Henry Maturin

Personal information
- Full name: Henry Maturin
- Born: 5 April 1842 Clondevaddock, Ireland
- Died: 24 February 1920 (aged 77) Hartley Wintney, Hampshire, England
- Height: 5 ft 5 in (1.65 m)
- Batting: Right-handed
- Bowling: Right-arm roundarm fast

Domestic team information
- 1863: Middlesex
- 1864–1882: Hampshire

Career statistics
| Competition | First-class |
| Matches | 12 |
| Runs scored | 178 |
| Batting average | 9.88 |
| 100s/50s | –/– |
| Top score | 28 |
| Balls bowled | 436 |
| Wickets | 8 |
| Bowling average | 33.50 |
| 5 wickets in innings | – |
| 10 wickets in match | – |
| Best bowling | 4/68 |
| Catches/stumpings | 7/– |
- Source: Cricinfo, 2 February 2010

= Henry Maturin =

Irish cricketer and physician

Henry Maturin (5 April 1842 — 24 February 1920) was an Irish first-class cricketer and physician.

==Life and first-class cricket==
The son of The Reverend Benjamin Maturin, he was born in Ireland at Clondevaddock. He was educated in England at Marlborough College, where he played for the college cricket team. From there, he undertook his medical education and training at St Bartholomew's Hospital. He was appointed a MRCS in 1864 and was appointed to the Worshipful Society of Apothecaries in 1865, before being appointed an LRCP and a fellow of Royal College of Physicians of Edinburgh in 1872. He held a number of medical posts within Hampshire, including as medical officer of the 1st District of the Hartley Wintney Union and the 7th District of the Basingstoke Union.

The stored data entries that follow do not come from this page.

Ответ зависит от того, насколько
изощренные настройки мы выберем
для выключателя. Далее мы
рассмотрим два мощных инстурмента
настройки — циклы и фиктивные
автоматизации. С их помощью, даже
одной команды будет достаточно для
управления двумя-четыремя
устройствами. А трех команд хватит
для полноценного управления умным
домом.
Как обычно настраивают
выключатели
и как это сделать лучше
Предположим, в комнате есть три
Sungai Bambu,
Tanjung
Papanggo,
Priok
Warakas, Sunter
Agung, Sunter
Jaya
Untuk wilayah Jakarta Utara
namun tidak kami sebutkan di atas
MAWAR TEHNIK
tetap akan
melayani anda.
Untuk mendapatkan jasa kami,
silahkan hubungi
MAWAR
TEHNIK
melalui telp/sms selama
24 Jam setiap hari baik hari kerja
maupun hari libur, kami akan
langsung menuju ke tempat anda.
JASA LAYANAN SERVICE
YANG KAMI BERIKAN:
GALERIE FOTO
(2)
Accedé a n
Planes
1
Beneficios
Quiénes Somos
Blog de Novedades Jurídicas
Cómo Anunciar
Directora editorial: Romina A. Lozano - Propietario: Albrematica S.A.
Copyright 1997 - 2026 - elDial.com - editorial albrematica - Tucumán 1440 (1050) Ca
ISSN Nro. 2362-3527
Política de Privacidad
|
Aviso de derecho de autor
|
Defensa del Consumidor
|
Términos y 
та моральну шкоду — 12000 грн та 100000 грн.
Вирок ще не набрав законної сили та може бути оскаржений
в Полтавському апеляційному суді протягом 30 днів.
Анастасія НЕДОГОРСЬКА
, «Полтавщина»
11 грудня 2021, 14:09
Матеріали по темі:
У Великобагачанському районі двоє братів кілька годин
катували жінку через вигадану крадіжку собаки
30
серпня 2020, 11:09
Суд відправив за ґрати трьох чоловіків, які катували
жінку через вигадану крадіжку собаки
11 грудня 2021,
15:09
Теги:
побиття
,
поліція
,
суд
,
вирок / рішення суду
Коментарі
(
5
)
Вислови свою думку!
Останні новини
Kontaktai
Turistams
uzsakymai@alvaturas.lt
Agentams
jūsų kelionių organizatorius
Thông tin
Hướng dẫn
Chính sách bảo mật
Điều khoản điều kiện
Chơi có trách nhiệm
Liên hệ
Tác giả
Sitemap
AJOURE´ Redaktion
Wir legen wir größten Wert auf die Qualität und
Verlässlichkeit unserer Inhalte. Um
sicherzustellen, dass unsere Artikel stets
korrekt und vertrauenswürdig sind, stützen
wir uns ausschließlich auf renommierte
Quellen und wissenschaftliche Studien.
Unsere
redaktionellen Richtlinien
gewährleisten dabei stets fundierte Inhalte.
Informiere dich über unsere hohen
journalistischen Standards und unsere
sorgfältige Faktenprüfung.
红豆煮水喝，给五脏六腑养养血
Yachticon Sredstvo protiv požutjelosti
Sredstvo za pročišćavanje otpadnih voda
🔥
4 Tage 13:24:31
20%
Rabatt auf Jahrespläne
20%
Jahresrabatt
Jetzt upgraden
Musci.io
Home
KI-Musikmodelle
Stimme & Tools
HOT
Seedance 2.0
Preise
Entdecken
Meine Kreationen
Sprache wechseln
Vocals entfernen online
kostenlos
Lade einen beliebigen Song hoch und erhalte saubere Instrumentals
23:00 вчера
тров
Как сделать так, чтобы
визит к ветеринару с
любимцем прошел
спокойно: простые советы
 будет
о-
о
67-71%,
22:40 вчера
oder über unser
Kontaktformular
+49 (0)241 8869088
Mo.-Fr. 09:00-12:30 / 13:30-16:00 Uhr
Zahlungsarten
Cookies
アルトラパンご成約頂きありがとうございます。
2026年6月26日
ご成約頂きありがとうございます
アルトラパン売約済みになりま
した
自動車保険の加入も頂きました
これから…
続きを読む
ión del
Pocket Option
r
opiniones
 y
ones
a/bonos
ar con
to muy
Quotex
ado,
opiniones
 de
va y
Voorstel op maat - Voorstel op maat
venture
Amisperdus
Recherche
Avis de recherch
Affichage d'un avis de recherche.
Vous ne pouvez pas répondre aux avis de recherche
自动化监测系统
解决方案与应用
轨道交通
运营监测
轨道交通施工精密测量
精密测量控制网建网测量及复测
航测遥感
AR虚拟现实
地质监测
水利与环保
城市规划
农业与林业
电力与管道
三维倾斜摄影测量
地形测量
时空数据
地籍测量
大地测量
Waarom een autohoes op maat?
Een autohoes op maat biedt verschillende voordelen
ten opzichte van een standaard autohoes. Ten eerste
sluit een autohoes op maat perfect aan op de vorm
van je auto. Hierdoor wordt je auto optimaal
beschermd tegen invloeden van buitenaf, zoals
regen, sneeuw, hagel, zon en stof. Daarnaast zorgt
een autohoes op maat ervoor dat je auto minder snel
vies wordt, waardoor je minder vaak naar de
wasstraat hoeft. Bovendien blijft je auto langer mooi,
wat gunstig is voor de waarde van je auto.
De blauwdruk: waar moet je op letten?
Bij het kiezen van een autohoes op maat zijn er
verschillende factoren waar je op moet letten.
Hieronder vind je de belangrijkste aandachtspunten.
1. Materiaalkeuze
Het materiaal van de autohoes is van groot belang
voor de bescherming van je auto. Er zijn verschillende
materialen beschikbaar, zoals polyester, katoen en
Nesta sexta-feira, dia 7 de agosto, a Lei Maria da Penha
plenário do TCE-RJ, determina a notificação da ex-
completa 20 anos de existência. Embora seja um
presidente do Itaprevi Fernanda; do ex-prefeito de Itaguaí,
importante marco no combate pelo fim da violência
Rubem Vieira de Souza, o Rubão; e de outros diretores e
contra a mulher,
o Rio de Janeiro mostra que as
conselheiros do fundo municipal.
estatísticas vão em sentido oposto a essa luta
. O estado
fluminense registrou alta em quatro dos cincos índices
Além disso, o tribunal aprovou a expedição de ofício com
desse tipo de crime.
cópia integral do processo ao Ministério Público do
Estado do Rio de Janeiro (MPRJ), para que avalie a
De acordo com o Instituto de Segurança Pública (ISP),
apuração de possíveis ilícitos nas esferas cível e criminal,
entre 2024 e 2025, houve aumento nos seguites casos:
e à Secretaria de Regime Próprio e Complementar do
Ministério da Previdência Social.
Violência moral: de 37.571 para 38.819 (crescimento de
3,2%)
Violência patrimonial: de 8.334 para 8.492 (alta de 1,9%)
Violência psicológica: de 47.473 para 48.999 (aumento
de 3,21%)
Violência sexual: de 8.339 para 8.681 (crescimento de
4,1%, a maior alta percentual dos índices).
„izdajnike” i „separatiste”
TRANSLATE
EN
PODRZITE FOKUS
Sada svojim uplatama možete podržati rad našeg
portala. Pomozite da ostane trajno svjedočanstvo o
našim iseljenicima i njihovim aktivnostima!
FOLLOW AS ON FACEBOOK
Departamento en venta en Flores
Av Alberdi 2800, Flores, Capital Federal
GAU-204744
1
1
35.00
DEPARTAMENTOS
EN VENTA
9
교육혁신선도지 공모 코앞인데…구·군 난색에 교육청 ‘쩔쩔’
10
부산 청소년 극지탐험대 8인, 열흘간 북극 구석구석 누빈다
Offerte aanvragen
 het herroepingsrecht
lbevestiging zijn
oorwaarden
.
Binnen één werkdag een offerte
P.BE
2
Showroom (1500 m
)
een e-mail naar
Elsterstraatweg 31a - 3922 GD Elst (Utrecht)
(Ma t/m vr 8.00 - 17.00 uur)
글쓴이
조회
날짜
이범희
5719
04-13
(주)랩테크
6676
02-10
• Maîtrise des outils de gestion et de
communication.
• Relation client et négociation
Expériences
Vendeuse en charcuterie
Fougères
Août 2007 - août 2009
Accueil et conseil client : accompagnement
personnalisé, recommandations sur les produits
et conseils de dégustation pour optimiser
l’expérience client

In cricket, Maturin made his debut in first-class cricket for an early Middlesex county team against the Marylebone Cricket Club at Lord's in 1863, in what was his only appearance for Middlesex. In that same season, he also appeared in a minor match for an early Hampshire county team against Surrey, helping to inflict what would be Surrey's only defeat of the 1863 season. The following season, he played for the recently founded Hampshire County Cricket Club in their second appearance in first-class cricket against the recently founded Middlesex County Cricket Club at Islington. Maturin played first-class cricket for Hampshire infrequently, making nine appearances to 1882. Described by Arthur Haygarth in Scores and Biographies as "an excellent batsman, with a fine, free style", he scored 136 runs for Hampshire at an average of 9.71, with a highest score of 28. As a roundarm fast bowler, he took 6 wickets for Hampshire, with best figures of 4 for 68. In addition to playing for Middlesex and Hampshire, he also made a single first-class appearance for the Gentlemen of the South against the Players of the South at The Oval in 1864. While his appearances in first-class cricket were limited, he did play club cricket in village matches, doing so until he was well past 70 years of age. Maturin died at Hartley Wintney in February 1920.